The Madras High Court in the case of Ashok Leyland Ltd. (supra) has also taken a similar view. The Allahabad High Court in the case of Swadeshi Cotton Mills, Kanpur, (supra) also has held that in respect of payment of wages, the ultimate responsibility shall be on the principal employer. The ratio of these judgments squarely apply to the facts of the present case.
14. The submission of the learned Counsel Shri Verma appearing on behalf of the petitioner that it was not open for the respondent no.1 to pursue his first Complaint (ULP) No.1166/91 after the second complaint (ULP) No.1183/92 was dismissed by the learned Single Judge of this Court in Writ Petition No.6154/85, also cannot be accepted.
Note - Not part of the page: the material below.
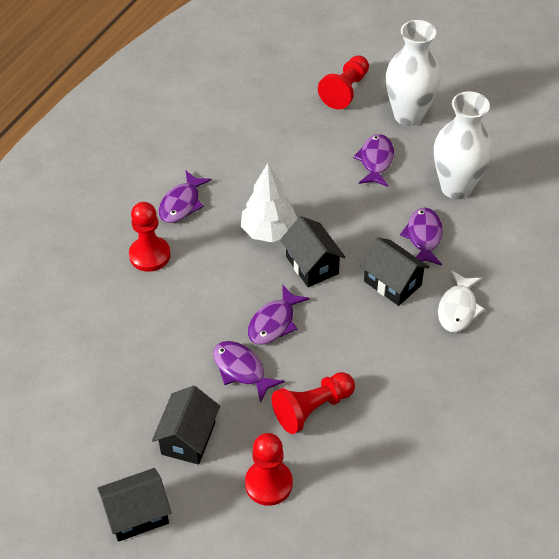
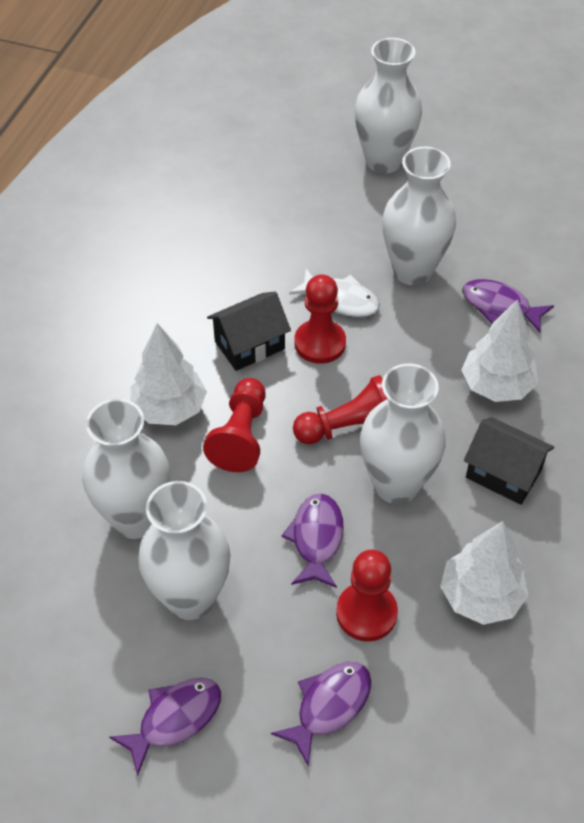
black house: [97,468,172,542] [152,386,220,465] [280,216,346,287] [360,237,430,306] = 4 -> [207,291,291,371] [464,417,554,505] = 2
purple fish: [159,170,212,223] [213,341,285,403] [248,285,310,345] [353,134,394,187] [400,208,443,266] = 5 -> [109,678,221,776] [271,662,371,765] [282,494,344,588] [462,279,554,332] = 4
white tree: [241,163,297,242] = 1 -> [130,323,207,425] [440,521,528,625] [462,299,538,402] = 3
white vase: [386,20,441,126] [434,91,493,199] = 2 -> [82,399,170,539] [138,481,231,620] [354,38,422,174] [360,363,446,504] [382,147,456,286] = 5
It has to be noted here that in the said complaint, the Union was seeking payment of second and third instalments of the retrenchment compensation and legal dues agreed under the Settlement dated 17.2.92 which had been filed in Complaint (ULP) No.1520/91 and in that context, the learned Single Judge of this Court observed that the said complaint was not maintainable after relying on certain clauses in the said settlement. The present case, however, pertains to the payment of wages which was not given by the registered employer to the workmen. The respondent no.1 was, therefore, not seeking the payment of second and third instalments as agreed in the settlement but on the other hand, was claiming wages for the period between 1.6.91 to 30.11.91. The Industrial Court, therefore, in my view, has correctly held that the judgment and order in Writ Petition No.6154/95 was not binding on the Industrial Court. Under the circumstances, the submissions made by the learned Counsel Shri Verma on all the three counts cannot be accepted. There is absolutely no reason to interfere with the order passed by the Industrial court in Complaint (ULP) No.1166/91 while exercising the writ jurisdiction under Article 226 the Constitution of India.
15. Writ Petition, accordingly is dismissed. Rule is discharged. Under the circumstances, there shall be no order as to costs.
16. At this stage, the learned Counsel appearing on behalf of the petitioner seeks stay of the impugned order. Application for stay is rejected.